The task
Reproduce every line of the records below word for word, in the same order.

Dataset records
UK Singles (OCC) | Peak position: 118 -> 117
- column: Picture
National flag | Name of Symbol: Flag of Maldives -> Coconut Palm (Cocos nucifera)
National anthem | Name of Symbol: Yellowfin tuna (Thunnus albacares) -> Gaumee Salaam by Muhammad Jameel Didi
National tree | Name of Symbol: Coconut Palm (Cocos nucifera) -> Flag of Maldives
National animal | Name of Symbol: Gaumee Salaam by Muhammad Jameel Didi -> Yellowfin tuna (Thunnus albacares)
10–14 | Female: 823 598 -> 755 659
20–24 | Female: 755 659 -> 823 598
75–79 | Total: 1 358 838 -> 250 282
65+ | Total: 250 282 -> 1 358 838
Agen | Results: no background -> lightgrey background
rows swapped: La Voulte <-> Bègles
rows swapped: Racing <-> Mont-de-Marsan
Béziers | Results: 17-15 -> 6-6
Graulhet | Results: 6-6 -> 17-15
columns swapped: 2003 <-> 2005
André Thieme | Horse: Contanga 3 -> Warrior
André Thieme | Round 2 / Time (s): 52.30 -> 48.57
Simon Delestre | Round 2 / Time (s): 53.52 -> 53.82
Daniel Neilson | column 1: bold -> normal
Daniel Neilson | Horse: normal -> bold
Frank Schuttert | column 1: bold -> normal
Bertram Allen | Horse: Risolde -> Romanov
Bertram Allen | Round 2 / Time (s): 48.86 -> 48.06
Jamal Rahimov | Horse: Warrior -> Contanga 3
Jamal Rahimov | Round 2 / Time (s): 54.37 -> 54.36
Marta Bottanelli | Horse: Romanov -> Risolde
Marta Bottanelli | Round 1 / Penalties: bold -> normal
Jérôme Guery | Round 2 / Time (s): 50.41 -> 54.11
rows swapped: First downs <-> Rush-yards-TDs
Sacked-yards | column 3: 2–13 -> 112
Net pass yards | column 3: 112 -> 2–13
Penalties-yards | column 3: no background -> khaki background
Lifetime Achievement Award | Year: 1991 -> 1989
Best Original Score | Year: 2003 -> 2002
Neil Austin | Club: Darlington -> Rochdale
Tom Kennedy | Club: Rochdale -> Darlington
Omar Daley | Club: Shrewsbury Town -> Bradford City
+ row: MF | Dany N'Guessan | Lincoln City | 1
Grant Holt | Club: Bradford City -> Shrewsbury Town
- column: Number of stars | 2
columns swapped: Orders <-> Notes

Response to this exercise
UK Singles (OCC) | Peak position: 118 -> 117
- column: Picture
National flag | Name of Symbol: Flag of Maldives -> Coconut Palm (Cocos nucifera)
National anthem | Name of Symbol: Yellowfin tuna (Thunnus albacares) -> Gaumee Salaam by Muhammad Jameel Didi
National tree | Name of Symbol: Coconut Palm (Cocos nucifera) -> Flag of Maldives
National animal | Name of Symbol: Gaumee Salaam by Muhammad Jameel Didi -> Yellowfin tuna (Thunnus albacares)
10–14 | Female: 823 598 -> 755 659
20–24 | Female: 755 659 -> 823 598
75–79 | Total: 1 358 838 -> 250 282
65+ | Total: 250 282 -> 1 358 838
Agen | Results: no background -> lightgrey background
rows swapped: La Voulte <-> Bègles
rows swapped: Racing <-> Mont-de-Marsan
Béziers | Results: 17-15 -> 6-6
Graulhet | Results: 6-6 -> 17-15
columns swapped: 2003 <-> 2005
André Thieme | Horse: Contanga 3 -> Warrior
André Thieme | Round 2 / Time (s): 52.30 -> 48.57
Simon Delestre | Round 2 / Time (s): 53.52 -> 53.82
Daniel Neilson | column 1: bold -> normal
Daniel Neilson | Horse: normal -> bold
Frank Schuttert | column 1: bold -> normal
Bertram Allen | Horse: Risolde -> Romanov
Bertram Allen | Round 2 / Time (s): 48.86 -> 48.06
Jamal Rahimov | Horse: Warrior -> Contanga 3
Jamal Rahimov | Round 2 / Time (s): 54.37 -> 54.36
Marta Bottanelli | Horse: Romanov -> Risolde
Marta Bottanelli | Round 1 / Penalties: bold -> normal
Jérôme Guery | Round 2 / Time (s): 50.41 -> 54.11
rows swapped: First downs <-> Rush-yards-TDs
Sacked-yards | column 3: 2–13 -> 112
Net pass yards | column 3: 112 -> 2–13
Penalties-yards | column 3: no background -> khaki background
Lifetime Achievement Award | Year: 1991 -> 1989
Best Original Score | Year: 2003 -> 2002
Neil Austin | Club: Darlington -> Rochdale
Tom Kennedy | Club: Rochdale -> Darlington
Omar Daley | Club: Shrewsbury Town -> Bradford City
+ row: MF | Dany N'Guessan | Lincoln City | 1
Grant Holt | Club: Bradford City -> Shrewsbury Town
- column: Number of stars | 2
columns swapped: Orders <-> Notes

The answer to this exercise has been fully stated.